→ GIVEN RECORDS:
************
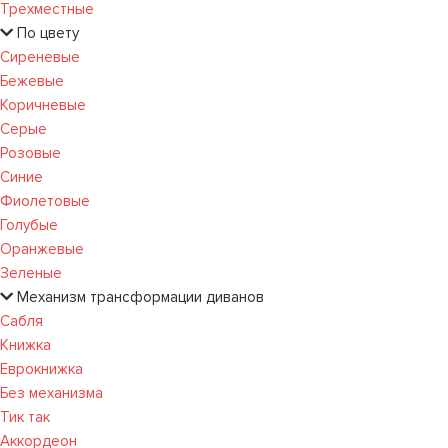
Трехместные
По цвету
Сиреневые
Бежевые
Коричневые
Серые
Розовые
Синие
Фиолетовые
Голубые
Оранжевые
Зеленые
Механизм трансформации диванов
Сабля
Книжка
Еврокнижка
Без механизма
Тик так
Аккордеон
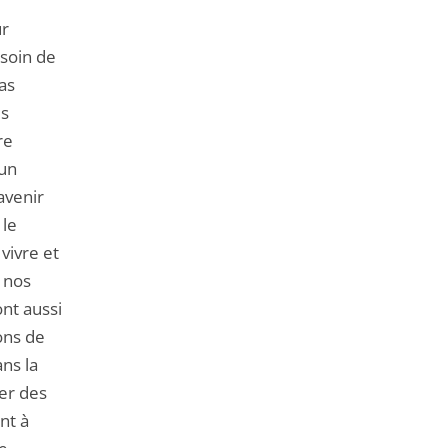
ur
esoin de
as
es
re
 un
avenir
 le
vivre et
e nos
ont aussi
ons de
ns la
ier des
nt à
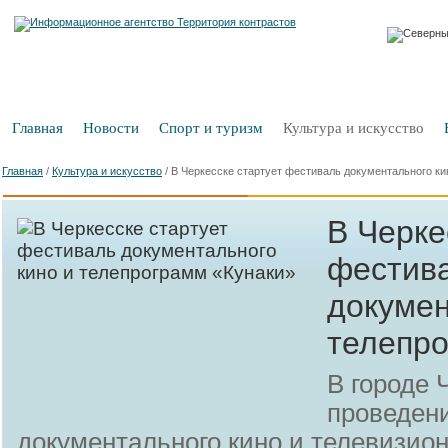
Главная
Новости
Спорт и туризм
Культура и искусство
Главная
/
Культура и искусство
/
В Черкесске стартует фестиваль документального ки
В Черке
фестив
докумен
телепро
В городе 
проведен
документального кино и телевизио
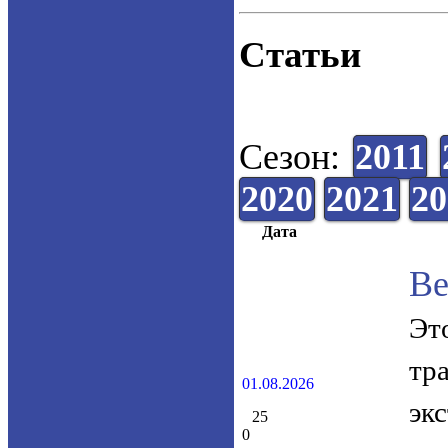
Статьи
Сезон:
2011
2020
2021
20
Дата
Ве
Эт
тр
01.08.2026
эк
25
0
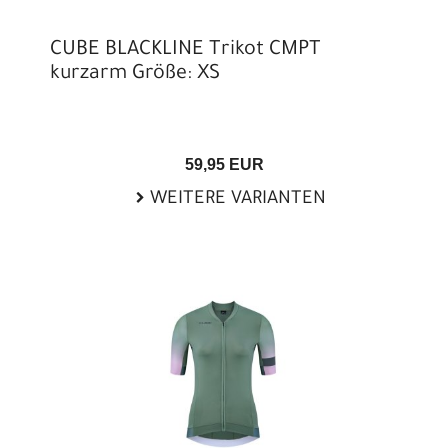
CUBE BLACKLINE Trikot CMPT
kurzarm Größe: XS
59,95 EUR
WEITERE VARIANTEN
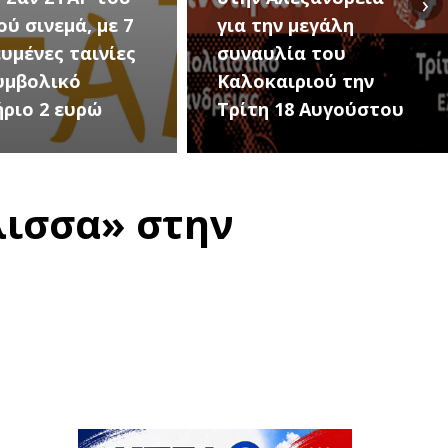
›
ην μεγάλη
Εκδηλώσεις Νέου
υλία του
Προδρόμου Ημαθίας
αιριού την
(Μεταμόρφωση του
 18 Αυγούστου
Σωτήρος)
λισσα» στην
************
→ AIM OF THE TASK: Your job is to copy each entry exactly as written; the pictures do not go in.

→ ANSWER:
Трехместные
По цвету
Сиреневые
Бежевые
Коричневые
Серые
Розовые
Синие
Фиолетовые
Голубые
Оранжевые
Зеленые
Механизм трансформации диванов
Сабля
Книжка
Еврокнижка
Без механизма
Тик так
Аккордеон
ur
esoin de
as
es
re
 un
avenir
 le
vivre et
e nos
ont aussi
ons de
ns la
ier des
nt à
Главная
Новости
Спорт и туризм
Культура и искусство
Главная
/
Культура и искусство
/
В Черкесске стартует фестиваль документального ки
В Черке
фестив
докумен
телепро
В городе 
проведен
документального кино и телевизио
Статьи
Сезон:
2011
2020
2021
20
Дата
Ве
Эт
тр
01.08.2026
эк
25
0
CUBE BLACKLINE Trikot CMPT
kurzarm Größe: XS
59,95 EUR
WEITERE VARIANTEN
›
ην μεγάλη
Εκδηλώσεις Νέου
υλία του
Προδρόμου Ημαθίας
αιριού την
(Μεταμόρφωση του
 18 Αυγούστου
Σωτήρος)
λισσα» στην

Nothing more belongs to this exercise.